◆ Extracted text ◆
In 1945 he enlisted in the French Far East Expeditionary Corps and served in Indochina, rising to platoon sergeant in Laos. After completing a tour of duty, he returned to do war photography for the French Military Information Service. At the same time, he accompanied ethnographic expeditions, recording village life and customs and photographing the landscape. He later worked from Indochina as a freelance photographer, contributing to the magazines Radar, Paris Match and Life.

In Hanoi he befriended Pierre Schoendoerffer, another photographer, and the two made a pact, which Coutard described in a 1997 memoir, L’Imperiale Du Van: How I Broke Into the Movies While Eating a Bowl of Chinese Soup. The first one to make a film would bring the other along.

In 1958, Schoendoerffer found himself directing The Devil’s Pass with Jacques Dupont and, true to his word, invited Coutard aboard.

The two went on to make many films together, notably The 317th Platoon (1964) and Drummer Crab (1977). The latter, a Conradian tale of the high seas, showed Coutard at his most ravishing. “Coutard turns the sea into molten silver, the setting sun into spreading red fire, Vietnam into terrain hot with dangerous and hidden life,” the Miami Herald wrote in 1984.

Vincent Canby of the New York Times wrote: “Although it’s extremely difficult for laymen to know exactly who is responsible for the ‘look’ of any particular film, it should be possible at this point to acknowledge Coutard’s genius; that is, his rare ability to realise the very different objectives of each of the major directors he has worked with.”

His collaboration with Godard ended when France was engulfed by the political events of 1968. “Jean-Luc is a fascist of the left, and I am a fascist of the right,” Coutard told the Guardian. But the two reunited in the early 1980s to make Passion and First Name: Carmen. He also had a falling-out with Truffaut, with whom he had collaborated on Shoot the Piano Player and The Soft Skin.

◆ What is expected ◆
How does the passage on Coutard's photography and film career continue after its last sentence?

◆ Data listing ◆
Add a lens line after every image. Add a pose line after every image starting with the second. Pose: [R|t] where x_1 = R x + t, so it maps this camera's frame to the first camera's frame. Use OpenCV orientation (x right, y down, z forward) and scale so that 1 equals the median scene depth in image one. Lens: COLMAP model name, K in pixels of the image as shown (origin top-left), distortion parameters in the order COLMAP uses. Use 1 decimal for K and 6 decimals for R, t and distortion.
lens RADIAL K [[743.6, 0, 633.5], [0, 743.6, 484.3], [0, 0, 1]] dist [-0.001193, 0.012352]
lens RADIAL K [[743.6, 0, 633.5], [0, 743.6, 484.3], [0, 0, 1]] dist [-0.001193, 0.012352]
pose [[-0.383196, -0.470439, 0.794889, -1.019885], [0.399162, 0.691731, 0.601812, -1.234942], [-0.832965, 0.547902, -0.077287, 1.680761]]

...

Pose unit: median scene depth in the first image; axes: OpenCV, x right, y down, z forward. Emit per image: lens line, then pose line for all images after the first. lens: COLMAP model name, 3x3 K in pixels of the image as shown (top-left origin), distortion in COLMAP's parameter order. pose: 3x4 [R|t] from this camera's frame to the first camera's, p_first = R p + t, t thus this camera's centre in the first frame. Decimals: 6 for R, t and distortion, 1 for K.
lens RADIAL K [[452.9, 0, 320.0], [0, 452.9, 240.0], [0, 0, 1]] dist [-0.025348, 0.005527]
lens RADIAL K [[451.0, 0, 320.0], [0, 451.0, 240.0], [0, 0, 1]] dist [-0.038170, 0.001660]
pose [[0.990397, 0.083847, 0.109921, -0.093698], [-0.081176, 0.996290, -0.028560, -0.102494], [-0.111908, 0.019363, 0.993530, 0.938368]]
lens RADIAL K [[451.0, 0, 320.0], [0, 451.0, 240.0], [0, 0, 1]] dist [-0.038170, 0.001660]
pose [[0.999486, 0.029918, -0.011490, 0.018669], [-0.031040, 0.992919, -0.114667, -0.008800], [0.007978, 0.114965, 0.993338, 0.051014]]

◆ Response to the exercise ◆
The Bride Wore Black (1967) was their last film together. “I had the ridiculous idea to quit smoking at the same time we were filming the movie,” Coutard said. “I was very unbearable and very unpleasant, so we parted ways after that.”

Coutard was the cinematographer on Jacques Demy’s Lola, which made a star of Anouk Aimée, and on two of the best-known films by Costa-Gavras, Z and The Confession. He also contributed to Chronicle of a Summer, a 1960 film directed by the cinéma-vérité pioneer Jean Rouch with the sociologist Edgar Morin.

As the New Wave ebbed, he began making his own films. Hoa-Binh (Peace), which dramatised the effects of war on the children of Vietnam, won the prestigious Prix Jean Vigo and in 1971 was nominated for an Academy Award as best foreign-language film.

Coutard followed up with Operation Leopard, about a 1978 military raid by French forces in Zaire, and SAS in San Salvador, a political thriller.

Coutard, who lived in Boucau, near Bayonne, is survived by his wife, Monique Herran.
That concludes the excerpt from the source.